Mail carrier charged with attempted election fraud for allegedly altering mail-in ballots

Feds announced the alleged tampering on the same day President Trump warned of mail-in ballot fraud

A West Virginia mail carrier has been charged with attempted election fraud after allegedly altering several mail-in ballots on his contracted route.

The same day the Department of Justice announced the accusations of alleged tampering, President Donald Trump was censored by Twitter after warning that mail-in ballots are "substantially fraudulent."

What are the details?

The DOJ said in a news release that mail carrier Thomas Cooper was charged with attempt to defraud the residents of West Virginia of a fair election after an investigation found that the 47-year-old allegedly made changes to a number of mail-in ballots sent to individuals on his contracted route with the United States Postal Service.

The bulletin notes:

The investigation found five ballot requests that had been altered from 'Democrat' to 'Republican.' On three other requests the party wasn't changed, but the request had been altered.

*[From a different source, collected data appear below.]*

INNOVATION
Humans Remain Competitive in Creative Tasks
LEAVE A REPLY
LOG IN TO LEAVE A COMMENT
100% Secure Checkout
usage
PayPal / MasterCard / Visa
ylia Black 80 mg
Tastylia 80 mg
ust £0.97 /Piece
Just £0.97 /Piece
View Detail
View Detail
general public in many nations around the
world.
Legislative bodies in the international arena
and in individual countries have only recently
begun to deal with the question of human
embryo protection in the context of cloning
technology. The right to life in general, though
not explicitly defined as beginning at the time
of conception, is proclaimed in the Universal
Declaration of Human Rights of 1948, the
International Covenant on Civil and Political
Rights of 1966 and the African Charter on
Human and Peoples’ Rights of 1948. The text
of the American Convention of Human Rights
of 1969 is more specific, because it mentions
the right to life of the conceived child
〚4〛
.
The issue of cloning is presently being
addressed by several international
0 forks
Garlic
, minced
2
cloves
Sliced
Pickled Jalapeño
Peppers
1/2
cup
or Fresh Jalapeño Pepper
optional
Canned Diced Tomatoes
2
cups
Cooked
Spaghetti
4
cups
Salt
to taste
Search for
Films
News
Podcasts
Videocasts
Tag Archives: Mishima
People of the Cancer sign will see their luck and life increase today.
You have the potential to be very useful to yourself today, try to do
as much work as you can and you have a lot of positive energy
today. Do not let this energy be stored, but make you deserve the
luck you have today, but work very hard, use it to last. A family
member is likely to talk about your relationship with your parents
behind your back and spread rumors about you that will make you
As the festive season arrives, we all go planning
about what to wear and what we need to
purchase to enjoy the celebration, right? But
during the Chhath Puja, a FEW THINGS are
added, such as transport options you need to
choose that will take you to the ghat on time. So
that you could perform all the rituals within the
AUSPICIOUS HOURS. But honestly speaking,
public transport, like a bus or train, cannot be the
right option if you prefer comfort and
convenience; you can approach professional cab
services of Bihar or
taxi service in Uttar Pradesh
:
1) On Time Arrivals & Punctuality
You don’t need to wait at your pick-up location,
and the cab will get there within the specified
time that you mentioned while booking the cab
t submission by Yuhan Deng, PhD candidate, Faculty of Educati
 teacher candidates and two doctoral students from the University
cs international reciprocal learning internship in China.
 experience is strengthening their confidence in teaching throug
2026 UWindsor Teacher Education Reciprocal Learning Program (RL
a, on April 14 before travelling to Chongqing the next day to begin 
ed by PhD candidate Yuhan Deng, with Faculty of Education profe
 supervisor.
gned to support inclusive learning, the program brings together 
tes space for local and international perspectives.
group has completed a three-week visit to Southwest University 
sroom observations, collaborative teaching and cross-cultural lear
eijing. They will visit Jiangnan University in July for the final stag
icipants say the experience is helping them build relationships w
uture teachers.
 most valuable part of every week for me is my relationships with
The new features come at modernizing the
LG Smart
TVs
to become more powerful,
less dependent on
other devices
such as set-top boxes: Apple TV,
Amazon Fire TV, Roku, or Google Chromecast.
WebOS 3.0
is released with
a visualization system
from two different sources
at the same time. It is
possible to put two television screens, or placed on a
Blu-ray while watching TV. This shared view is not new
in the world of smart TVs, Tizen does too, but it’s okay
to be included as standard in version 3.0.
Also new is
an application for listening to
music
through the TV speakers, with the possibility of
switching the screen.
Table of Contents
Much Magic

Cooper was responsible for the mail delivery of the three towns from which the tampered requests were mailed: Onego, Riverton, and Franklin, West Virginia. According to the affidavit, Cooper admitted to altering some of the requests, saying it was a joke.

The Daily Wire pointed out that "the news comes as Twitter started attaching warning labels to President Donald Trump's tweets on Tuesday that led to a series of articles from left-wing media organizations that claimed that Trump's warnings about fraud coming from mail-in voting were 'unsubstantiated.'"

Earlier in the day, President Trump tweeted, "There is NO WAY (ZERO!) that Mail-In Ballots will be anything less than substantially fraudulent. Mail boxes will be robbed, ballots will be forged and even illegally printed out & fraudulently signed."

White House press secretary Kayleigh McEnany also shared a report on Tuesday from the Las Vegas Review-Journal, indicating instances of ballots discovered lying around unclaimed in public spaces for the taking.

The outlet reported further that "Jenny Trobiani, a 36-year veteran carrier with the U.S. Postal Service, said she had never seen anything like the influx of absentee ballots that were 'no good.'" She said, "(The recipients) had all moved or died."

Trobiani, The Review-Journal reported, "kept 65 of these ballots with her on her first delivery say after they began to flood in from the county, and more than 100 on the second. In all, she said, there were thousands sitting in crates with no additional safeguards and marked to be sent back to the county."